++++ Records for this task

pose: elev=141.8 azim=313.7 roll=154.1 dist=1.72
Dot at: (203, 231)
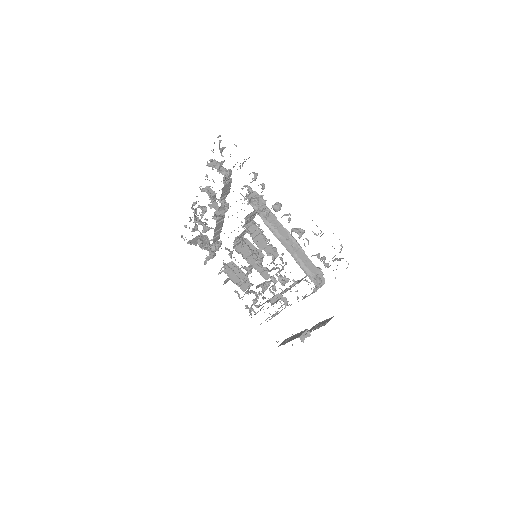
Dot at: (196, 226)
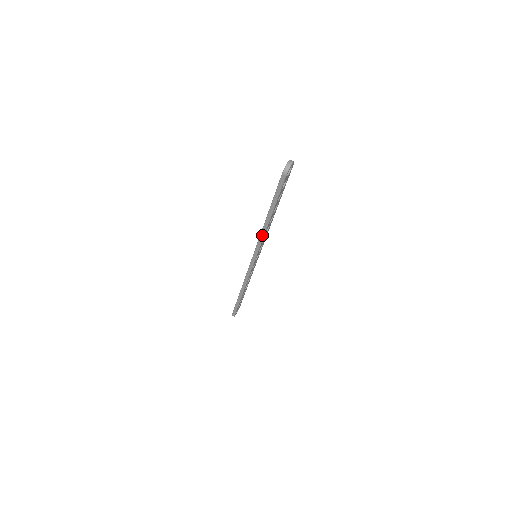
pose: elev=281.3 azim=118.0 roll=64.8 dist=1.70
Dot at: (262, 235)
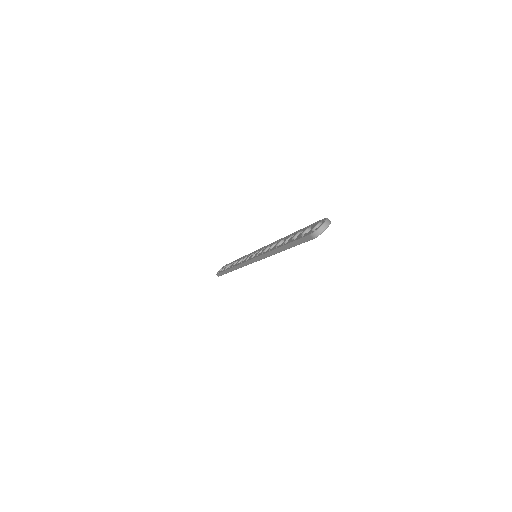
Dot at: (267, 255)
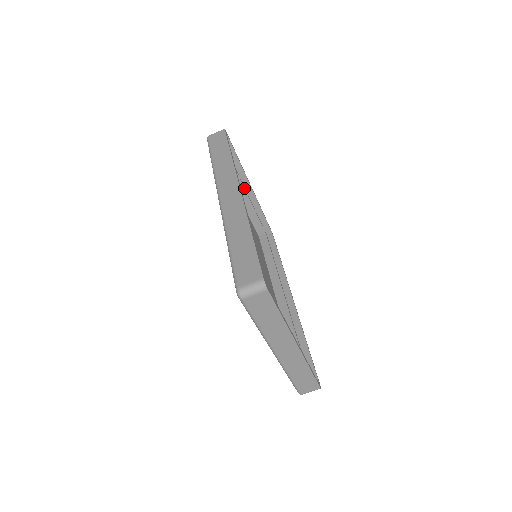
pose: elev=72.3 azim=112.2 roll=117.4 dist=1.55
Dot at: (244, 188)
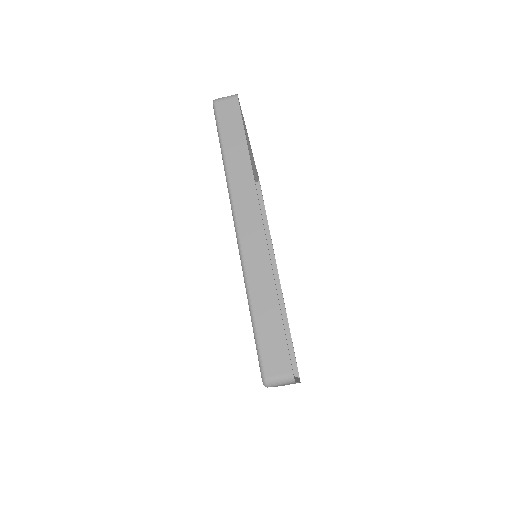
Dot at: occluded
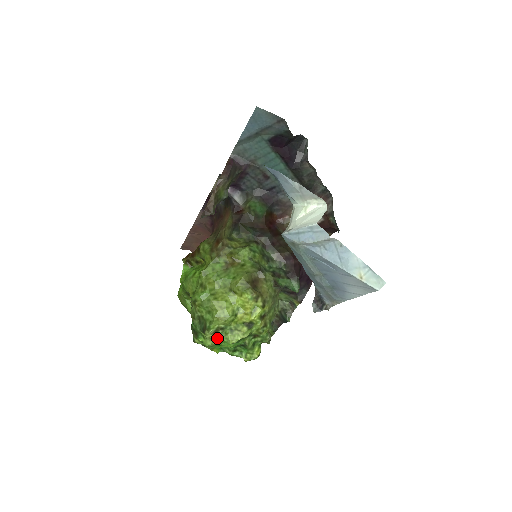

++++++++

Rewrite every line of the records, leaving out the pictures. Multiply the coordinates in each record's second "Dot at" line by 2.45 and round them to whole numbers, with halves rounded up. Leave all other numbers unchanged.

Complete response
pose: elev=141.8 azim=313.7 roll=154.1 dist=1.72
Dot at: (203, 231)
Dot at: (480, 554)
pose: elev=281.3 azim=118.0 roll=64.8 dist=1.70
Dot at: (262, 235)
Dot at: (654, 625)
pose: elev=72.3 azim=112.2 roll=117.4 dist=1.55
Dot at: (244, 188)
Dot at: occluded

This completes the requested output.